Hi, running through the tutorial for ATAC-seq analysis and I’m on the final step to plot the pyGenomeTracks. I’m running into an error for that tool, but I can’t seem to understand why.
Here’s the link to the tutorial: https://training.galaxyproject.org/training-material/topics/epigenetics/tutorials/atac-seq/tutorial.html
And my history: https://usegalaxy.org/u/edwin5588/h/atac-seq-try-5
I’m sure I have matching parameters for PyGenomeTracks to the tutorial. Can I get some guidance on what I got wrong?
Thanks for sharing those details, definitely helps!
This is the error message. It suggests that the input file being processed at that step (reference peak file) didn’t contain what was expected.
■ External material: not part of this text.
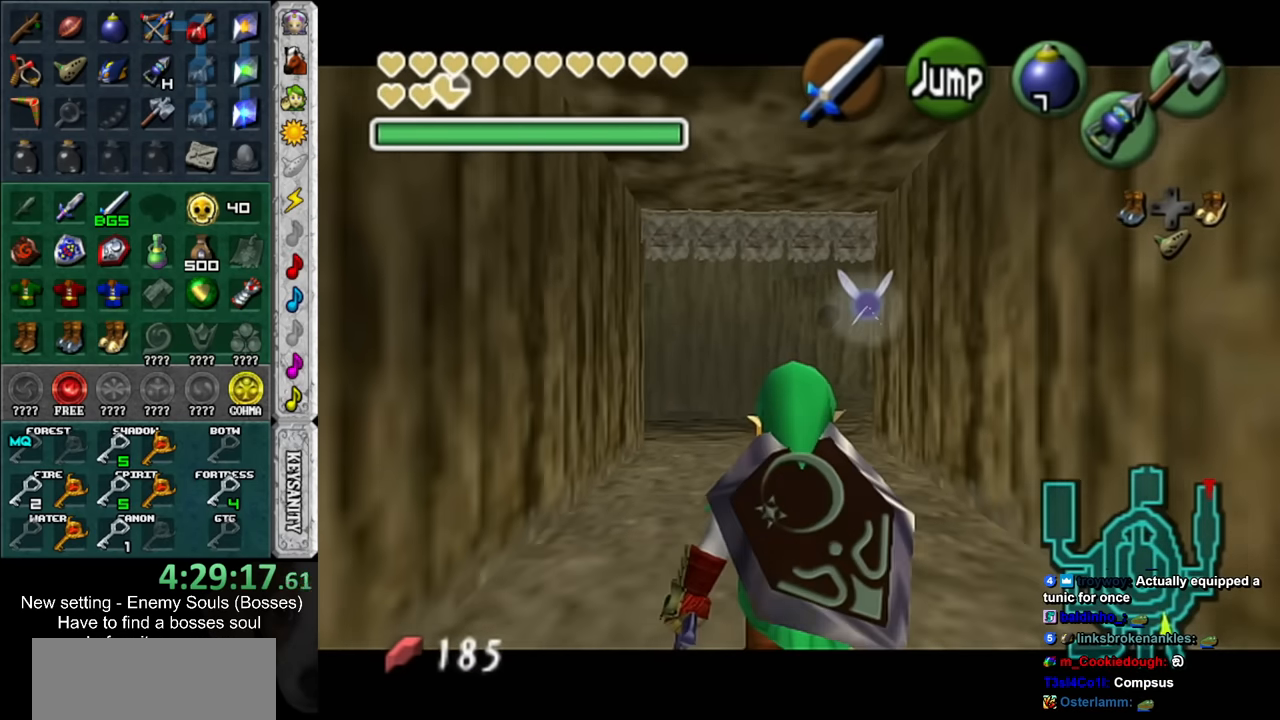
{"buttons": ["L1"], "left_stick": "down", "right_stick": "center", "events": []}
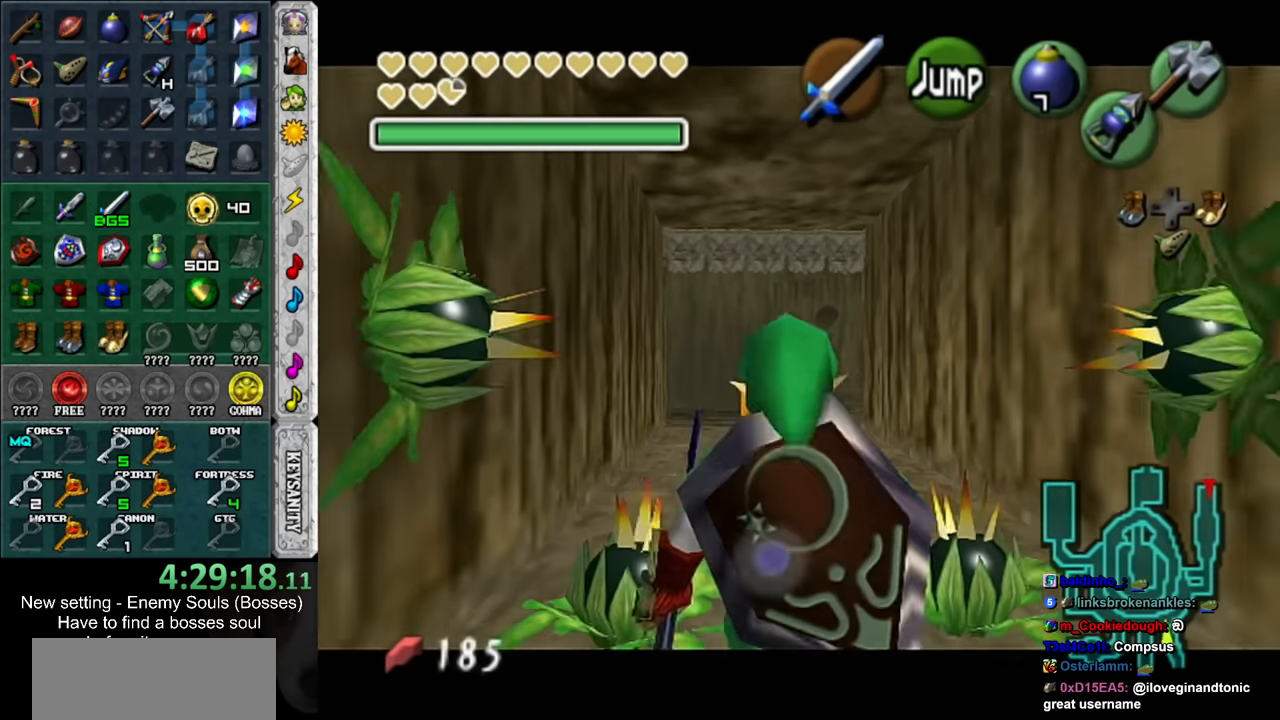
{"buttons": ["L1"], "left_stick": "down", "right_stick": "center", "events": []}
SO, then I reviewed your data versus the tutorial, and noticed that your file had a different datatype assigned. Datatypes are special in Galaxy and not just labels – these “tell” a tool what the data content represents. Try adjusting to match the tutorial, then a rerun.
To see all of this yourself, click into the “i” icon for a dataset. This is where the inputs and parameters are listed out in a table plus all of the job logs.
Tutorial step screenshot
Your data for the failed job, as it was used by the tool (converted to “bed”)
4. You data for this failed job in the original state in the history (“interval” format). Interval is a very generic file type (on purpose!). Using the more specific “encodepeak” datatype informs the tool about some extra columns, so they don’t get dropped during minor format conversions.
So – why does Galaxy convert formats??
Because Galaxy hosts all sorts of tool written by different people, connecting data between these is not so easy (and why labs tend to have dedicated bioinformatics people!).
Galaxy attempts to smooth that out by providing strict specifications for each “datatype” . Converting to similar but different formats is needed sometimes. It depends on what that tool is expecting to work with.
That is mostly what the “Galaxy” wrapper around underlying 3rd party tools is doing – aiding with the flow of data between tools. But, it isn’t perfect of course! If you get an error, just back up from the start and walk through the input steps to spot where things went wrong. Everyone has to learn what files should “look” like. Training your eye to notice these tiny details, along with some quick data manipulations to make tools happy, comes with experience. The GTN tutorials can help with that. Later on when you are using workflows, you can tune up your workflow to do what is needed for these pickier tools.